**PROBLEMS TO SOLVE:**
1. In the post about the film Virus, retype the passage between "Virus aka Fukkatsu" and "I’ve used here).", inclusive.
2. Condense the paragraph beginning "The plot of VIRUS" from the post about the film Virus into a short bulleted list that keeps its main facts.
3. Extend the post about the film Virus with a few more paragraphs that follow on from its last sentence.

Virus aka Fukkatsu no hi aka Day of Resurrection

It’s a long weekend here – an extended holiday which the country probably can’t afford, in honour of something many people seem to be quite indifferent about. I thought now would be a good opportunity to recommend another film for my Post-Apocalyptic Movie Club.

Steven Soderburgh’s CONTAGION was released last year, and I was hopeful we’d finally see a decent big-budget pandemic movie. Though it was critically well received, I didn’t like the film at all. To my mind it was as unsatisfying as 1995’s OUTBREAK, but this time with Gwyneth Paltrow as the Aids Monkey (with thanks for that quote to whoever designed the ‘honest’ Contagion movie poster I’ve used here).

My problem, I think, is that I don’t like any disaster/pandemic movie with a well known cast, and Contagion had a stack of them. If I’m watching a film about the end of civilization, then the end of civilization is what I want to see. I want unknowns and people who look like you and me, not a host of overpaid, airbrushed celebrities. Witness (only if you absolutely have to) 2007’s I am Legend with Will Smith to show how even the most beautiful of post-apocalyptic scenarios can be fucked up by such casting decisions.

So my recommended movie today is definitely not Contagion. Instead, it’s a little-known Japanese-American film: VIRUS (Fukkatsu no hi). It does have a number of well known faces in it, but it was made in 1980, when the term ‘celebrity’ didn’t seem to have quite the same connotations it does today. It’s a crazy film, and here’s a trailer. Click the link below to learn more.

The plot of VIRUS (also known as Day of Resurrection) seems to vary depending on which cut you watch. The film was envisioned as an epic and was notable at the time for being the most expensive Japanese movie ever made. The two and a half hour version I watched is the version I’ll talk about here. You can see it for yourself: it’s available to download at the Internet Archive.

**Collection entries:**

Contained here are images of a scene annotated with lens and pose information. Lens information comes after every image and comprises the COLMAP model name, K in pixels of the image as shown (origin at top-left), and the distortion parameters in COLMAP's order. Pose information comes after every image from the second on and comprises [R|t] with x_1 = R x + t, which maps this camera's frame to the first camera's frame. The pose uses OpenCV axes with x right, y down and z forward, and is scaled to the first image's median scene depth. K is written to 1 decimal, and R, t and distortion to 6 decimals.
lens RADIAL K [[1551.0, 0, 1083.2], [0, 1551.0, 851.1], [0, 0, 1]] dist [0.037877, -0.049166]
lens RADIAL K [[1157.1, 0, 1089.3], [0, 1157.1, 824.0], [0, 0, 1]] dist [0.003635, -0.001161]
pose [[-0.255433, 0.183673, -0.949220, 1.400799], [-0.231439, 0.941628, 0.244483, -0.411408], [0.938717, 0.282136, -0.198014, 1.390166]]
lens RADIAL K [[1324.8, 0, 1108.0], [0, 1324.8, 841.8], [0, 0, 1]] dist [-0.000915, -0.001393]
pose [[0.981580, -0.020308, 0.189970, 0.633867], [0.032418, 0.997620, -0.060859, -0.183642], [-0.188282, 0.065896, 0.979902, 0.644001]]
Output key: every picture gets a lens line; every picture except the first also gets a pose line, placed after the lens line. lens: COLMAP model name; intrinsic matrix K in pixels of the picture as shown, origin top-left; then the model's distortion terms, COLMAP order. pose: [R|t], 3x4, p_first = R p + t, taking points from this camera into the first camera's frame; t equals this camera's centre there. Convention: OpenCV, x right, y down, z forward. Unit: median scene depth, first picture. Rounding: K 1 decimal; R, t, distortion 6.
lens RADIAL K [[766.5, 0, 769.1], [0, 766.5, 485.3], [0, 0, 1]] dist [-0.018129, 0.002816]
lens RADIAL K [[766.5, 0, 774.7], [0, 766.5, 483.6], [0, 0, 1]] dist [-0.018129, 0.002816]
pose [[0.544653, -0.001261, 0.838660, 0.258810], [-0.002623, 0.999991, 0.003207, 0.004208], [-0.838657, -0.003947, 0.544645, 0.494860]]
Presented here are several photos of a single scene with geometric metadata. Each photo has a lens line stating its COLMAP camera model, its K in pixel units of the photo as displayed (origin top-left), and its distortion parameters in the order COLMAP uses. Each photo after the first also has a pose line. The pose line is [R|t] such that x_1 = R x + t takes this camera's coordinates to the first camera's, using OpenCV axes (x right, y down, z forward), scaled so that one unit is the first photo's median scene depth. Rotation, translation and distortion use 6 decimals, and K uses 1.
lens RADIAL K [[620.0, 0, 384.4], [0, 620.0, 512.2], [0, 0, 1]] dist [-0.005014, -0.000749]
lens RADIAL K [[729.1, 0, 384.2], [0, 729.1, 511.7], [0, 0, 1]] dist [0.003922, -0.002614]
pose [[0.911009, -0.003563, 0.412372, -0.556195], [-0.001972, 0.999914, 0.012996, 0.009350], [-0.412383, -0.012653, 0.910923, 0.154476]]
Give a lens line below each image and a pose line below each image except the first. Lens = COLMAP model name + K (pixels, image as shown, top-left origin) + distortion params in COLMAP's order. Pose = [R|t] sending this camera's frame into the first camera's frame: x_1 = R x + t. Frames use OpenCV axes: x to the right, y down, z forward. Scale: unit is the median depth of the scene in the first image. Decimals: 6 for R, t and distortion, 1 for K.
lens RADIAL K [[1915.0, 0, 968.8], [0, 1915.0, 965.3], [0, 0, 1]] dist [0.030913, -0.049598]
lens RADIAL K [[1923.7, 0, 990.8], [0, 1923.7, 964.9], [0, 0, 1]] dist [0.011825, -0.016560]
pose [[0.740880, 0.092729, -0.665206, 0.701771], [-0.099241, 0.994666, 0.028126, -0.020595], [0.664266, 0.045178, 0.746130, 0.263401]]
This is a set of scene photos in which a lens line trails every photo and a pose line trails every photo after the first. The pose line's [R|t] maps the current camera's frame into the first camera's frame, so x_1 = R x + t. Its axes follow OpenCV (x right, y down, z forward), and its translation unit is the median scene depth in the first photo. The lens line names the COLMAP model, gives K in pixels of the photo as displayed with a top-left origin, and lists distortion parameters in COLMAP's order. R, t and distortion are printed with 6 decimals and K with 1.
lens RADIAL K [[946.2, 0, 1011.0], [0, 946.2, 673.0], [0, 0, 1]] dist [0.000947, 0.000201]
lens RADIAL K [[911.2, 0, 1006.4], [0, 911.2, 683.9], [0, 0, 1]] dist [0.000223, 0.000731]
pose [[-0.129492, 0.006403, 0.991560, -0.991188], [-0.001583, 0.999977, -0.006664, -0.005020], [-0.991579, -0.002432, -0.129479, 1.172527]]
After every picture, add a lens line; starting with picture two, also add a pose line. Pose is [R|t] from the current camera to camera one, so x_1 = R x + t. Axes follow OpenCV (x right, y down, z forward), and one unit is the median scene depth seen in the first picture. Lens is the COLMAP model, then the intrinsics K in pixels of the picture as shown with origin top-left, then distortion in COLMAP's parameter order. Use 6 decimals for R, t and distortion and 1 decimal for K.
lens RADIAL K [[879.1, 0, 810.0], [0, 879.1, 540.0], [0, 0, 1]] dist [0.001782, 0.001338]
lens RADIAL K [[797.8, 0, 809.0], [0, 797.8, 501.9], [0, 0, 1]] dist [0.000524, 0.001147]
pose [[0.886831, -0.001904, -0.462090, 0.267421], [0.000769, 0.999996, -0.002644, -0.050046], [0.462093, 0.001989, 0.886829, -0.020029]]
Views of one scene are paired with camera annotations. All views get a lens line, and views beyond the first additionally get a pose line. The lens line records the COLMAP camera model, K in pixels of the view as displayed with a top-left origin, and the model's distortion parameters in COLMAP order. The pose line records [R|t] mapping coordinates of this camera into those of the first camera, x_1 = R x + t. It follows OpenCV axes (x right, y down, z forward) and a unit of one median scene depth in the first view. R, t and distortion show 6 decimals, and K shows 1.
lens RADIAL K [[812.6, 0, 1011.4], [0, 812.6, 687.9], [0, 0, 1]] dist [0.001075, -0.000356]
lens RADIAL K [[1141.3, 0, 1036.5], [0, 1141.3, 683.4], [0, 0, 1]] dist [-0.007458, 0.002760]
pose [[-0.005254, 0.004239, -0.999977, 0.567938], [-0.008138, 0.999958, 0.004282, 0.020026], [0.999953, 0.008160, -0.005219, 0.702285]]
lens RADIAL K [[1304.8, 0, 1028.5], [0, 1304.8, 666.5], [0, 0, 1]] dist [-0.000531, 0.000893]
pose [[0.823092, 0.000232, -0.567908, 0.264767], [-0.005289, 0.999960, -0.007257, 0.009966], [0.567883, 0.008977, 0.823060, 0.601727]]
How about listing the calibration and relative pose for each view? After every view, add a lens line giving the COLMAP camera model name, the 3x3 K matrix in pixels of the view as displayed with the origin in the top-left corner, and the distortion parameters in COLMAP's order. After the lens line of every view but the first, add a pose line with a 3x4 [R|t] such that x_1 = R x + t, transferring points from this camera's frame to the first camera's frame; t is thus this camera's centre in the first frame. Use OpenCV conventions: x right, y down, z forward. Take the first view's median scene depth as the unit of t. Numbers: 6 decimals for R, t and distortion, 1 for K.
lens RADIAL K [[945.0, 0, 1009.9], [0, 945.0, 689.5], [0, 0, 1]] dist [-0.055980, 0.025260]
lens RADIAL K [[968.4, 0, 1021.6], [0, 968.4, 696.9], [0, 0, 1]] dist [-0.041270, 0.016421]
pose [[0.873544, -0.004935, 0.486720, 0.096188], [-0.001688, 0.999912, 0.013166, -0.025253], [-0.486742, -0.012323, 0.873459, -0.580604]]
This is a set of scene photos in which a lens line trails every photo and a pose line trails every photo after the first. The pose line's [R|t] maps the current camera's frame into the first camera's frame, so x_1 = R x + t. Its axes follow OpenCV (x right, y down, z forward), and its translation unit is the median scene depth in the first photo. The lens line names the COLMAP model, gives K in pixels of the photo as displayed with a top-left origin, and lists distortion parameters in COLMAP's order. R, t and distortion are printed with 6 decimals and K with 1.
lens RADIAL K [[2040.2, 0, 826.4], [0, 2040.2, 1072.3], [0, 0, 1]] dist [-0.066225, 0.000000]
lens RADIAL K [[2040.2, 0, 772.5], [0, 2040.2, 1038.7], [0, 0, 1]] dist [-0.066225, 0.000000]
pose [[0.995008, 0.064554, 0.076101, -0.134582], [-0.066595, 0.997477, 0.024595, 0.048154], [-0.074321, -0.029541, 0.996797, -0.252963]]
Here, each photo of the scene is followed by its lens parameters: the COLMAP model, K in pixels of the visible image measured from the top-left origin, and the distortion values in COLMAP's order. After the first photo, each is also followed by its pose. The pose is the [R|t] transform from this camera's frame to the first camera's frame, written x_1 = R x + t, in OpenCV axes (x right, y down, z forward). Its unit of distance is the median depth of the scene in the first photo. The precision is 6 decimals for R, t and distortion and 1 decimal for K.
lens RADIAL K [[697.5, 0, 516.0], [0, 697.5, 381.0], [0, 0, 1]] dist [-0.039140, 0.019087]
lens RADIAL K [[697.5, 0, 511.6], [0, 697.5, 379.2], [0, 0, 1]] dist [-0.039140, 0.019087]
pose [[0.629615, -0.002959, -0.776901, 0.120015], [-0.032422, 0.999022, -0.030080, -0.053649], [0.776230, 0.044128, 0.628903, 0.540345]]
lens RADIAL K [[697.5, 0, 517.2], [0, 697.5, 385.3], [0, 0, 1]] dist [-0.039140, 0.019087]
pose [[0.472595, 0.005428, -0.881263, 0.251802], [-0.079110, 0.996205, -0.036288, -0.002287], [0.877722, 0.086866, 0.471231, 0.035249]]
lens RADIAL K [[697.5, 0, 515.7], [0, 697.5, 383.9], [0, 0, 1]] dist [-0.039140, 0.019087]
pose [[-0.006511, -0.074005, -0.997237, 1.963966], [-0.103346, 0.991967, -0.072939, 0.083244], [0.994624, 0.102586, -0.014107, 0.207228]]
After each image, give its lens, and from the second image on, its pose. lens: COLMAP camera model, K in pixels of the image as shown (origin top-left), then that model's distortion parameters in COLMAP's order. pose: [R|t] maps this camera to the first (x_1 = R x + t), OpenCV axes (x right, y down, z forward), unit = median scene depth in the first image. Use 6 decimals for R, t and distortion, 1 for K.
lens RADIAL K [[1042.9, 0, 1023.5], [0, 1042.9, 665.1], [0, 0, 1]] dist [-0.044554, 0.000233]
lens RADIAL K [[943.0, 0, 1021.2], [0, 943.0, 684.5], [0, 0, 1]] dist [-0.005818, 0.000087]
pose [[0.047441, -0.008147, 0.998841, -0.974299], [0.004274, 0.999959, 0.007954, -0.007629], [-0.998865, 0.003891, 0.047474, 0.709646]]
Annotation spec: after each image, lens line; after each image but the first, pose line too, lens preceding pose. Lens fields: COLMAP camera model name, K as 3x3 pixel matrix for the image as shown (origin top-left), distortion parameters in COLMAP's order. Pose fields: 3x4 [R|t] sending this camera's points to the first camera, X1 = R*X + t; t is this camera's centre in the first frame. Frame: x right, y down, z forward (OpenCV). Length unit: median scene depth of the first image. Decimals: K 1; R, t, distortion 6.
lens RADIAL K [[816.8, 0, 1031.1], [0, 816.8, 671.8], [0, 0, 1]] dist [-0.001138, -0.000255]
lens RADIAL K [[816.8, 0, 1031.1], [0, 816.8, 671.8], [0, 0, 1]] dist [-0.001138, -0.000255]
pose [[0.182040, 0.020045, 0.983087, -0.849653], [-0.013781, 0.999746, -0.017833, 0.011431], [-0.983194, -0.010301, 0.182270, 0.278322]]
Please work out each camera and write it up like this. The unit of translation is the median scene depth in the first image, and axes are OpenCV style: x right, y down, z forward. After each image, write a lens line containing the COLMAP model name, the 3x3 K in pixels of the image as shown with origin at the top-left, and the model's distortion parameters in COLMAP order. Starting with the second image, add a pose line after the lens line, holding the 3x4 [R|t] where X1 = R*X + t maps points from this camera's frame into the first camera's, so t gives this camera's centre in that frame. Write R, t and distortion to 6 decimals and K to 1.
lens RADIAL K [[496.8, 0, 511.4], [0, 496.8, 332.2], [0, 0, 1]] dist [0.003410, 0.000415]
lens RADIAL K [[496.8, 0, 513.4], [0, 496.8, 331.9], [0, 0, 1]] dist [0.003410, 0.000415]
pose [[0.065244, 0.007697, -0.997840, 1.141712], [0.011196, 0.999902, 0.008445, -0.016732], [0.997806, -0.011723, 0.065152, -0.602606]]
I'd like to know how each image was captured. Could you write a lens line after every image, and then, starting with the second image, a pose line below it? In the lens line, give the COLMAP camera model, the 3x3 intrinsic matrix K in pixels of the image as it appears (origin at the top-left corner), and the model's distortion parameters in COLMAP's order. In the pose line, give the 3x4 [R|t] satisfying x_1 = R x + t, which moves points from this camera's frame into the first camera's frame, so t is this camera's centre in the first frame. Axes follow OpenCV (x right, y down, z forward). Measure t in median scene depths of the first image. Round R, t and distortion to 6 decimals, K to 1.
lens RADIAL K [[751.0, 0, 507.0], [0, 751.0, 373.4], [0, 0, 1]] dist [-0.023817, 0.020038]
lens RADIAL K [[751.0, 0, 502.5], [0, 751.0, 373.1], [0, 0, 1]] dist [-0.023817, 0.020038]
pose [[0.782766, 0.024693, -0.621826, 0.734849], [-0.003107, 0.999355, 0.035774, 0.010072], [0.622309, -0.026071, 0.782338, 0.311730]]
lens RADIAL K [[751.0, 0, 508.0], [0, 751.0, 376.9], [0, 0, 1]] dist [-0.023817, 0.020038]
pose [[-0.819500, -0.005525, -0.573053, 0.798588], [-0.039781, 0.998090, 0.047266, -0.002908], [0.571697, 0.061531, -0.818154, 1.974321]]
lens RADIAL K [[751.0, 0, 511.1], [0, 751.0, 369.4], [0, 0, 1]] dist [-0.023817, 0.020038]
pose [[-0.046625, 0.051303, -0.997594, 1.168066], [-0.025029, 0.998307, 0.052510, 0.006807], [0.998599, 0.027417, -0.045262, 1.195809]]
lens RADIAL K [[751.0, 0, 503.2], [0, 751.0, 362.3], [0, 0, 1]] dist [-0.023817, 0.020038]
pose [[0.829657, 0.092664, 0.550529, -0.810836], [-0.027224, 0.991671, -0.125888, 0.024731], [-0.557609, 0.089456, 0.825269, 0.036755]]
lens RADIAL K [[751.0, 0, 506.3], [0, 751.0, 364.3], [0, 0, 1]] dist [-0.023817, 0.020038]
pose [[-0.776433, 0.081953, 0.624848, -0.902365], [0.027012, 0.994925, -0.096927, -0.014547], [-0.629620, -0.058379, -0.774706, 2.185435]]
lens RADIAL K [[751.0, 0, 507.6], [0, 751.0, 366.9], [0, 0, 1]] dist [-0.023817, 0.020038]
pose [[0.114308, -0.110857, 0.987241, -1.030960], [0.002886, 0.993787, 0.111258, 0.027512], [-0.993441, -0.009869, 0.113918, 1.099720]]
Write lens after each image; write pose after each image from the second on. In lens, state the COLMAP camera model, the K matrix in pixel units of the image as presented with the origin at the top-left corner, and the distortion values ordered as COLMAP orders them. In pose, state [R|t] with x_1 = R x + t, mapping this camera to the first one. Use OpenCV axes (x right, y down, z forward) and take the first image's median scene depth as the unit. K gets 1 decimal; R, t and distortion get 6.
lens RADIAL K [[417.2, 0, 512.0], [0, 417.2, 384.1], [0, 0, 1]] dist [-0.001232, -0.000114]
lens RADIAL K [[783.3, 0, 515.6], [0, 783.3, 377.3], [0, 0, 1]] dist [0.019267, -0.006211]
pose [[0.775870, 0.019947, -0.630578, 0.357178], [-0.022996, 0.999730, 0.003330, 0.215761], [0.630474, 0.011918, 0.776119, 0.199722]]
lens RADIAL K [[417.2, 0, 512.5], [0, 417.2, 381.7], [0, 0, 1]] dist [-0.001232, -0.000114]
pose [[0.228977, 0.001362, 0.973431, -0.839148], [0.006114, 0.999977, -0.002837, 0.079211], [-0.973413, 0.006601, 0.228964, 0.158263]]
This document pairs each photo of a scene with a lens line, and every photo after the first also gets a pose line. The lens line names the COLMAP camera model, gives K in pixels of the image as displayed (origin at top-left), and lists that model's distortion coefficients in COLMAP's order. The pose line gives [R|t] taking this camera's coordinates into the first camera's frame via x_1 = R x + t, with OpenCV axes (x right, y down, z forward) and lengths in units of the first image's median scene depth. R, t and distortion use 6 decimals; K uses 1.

**ANSWERS FOR EACH ITEM:**
1.
Virus aka Fukkatsu no hi aka Day of Resurrection

It’s a long weekend here – an extended holiday which the country probably can’t afford, in honour of something many people seem to be quite indifferent about. I thought now would be a good opportunity to recommend another film for my Post-Apocalyptic Movie Club.

Steven Soderburgh’s CONTAGION was released last year, and I was hopeful we’d finally see a decent big-budget pandemic movie. Though it was critically well received, I didn’t like the film at all. To my mind it was as unsatisfying as 1995’s OUTBREAK, but this time with Gwyneth Paltrow as the Aids Monkey (with thanks for that quote to whoever designed the ‘honest’ Contagion movie poster I’ve used here).

2.
- The plot of VIRUS (also called Day of Resurrection) seems to differ from one cut to another.
- It was conceived as an epic and was notable then as the most expensive Japanese movie ever made.
- The discussion covers the two-and-a-half-hour version the writer watched.
- That version can be downloaded from the Internet Archive.

3.
It’s February 1982, and a deadly virus called MM88 has been accidentally created by an American scientist. A sample of the virus has been stolen and as the result of an attack by East German guards on American secret agents, the virus is released and a pandemic sweeps the world.

People die in their millions. Believing that the chaos of the infection will allow the Soviets to attack North America, as he waits to die in the Oval Office, the president is persuaded to activate the Automated Reaction System (ARS) which will automatically launch a nuclear strike on the Soviet Union should any such attack aimed towards the US be detected. The Soviets also prime their own version of the ARS.

Fast forward seven months or so, and the entire population of the planet is dead, save for just under 900 people based in Antarctica, spared because the virus only becomes active in conditions warmer than -10 degrees Celsius. The people there are joined by the crew of HMS Nereid – a British nuclear submarine (captained by, incredibly, Chuck Connors with a bizarre Dick Van Dyke-esque accent). The Federal Council of Antarctica is formed.

Most movies would probably stop there. Not this one.

It is discovered that an impending earthquake will trigger the ARS and cause an arsenal of American nuclear weapons to be launched towards the Soviet Union. This, in turn, will result in the Soviet ARS launching in return. The people of the Antarctic are terrified to learn that because the Soviets believed their research site to be cover for a secret missile base, one of the Soviet missiles will be aimed directly at them! There then follows a hectic dash to the White House to try and deactivate the ARS before it’s triggered.

Do they make it? Not quite. Is a nuclear Armageddon triggered? Oh yes.

I’ve probably told you too much already, so I’ll stop now. Click the link, download the movie, switch off your brains for a couple of hours and enjoy it. I genuinely preferred it to both Outbreak and Contagion. Some of the Tokyo-based scenes of the pandemic are particularly well done and surprisingly gruesome and honest.

Virus is a wild ride. Overly ambitious, bizarre, outrageously far-fetched but a huge amount of fun if you’re a fan of post-apocalyptic movies. It’s a great way to fill a couple of hours if you’re not out flag waving or having a street party this weekend.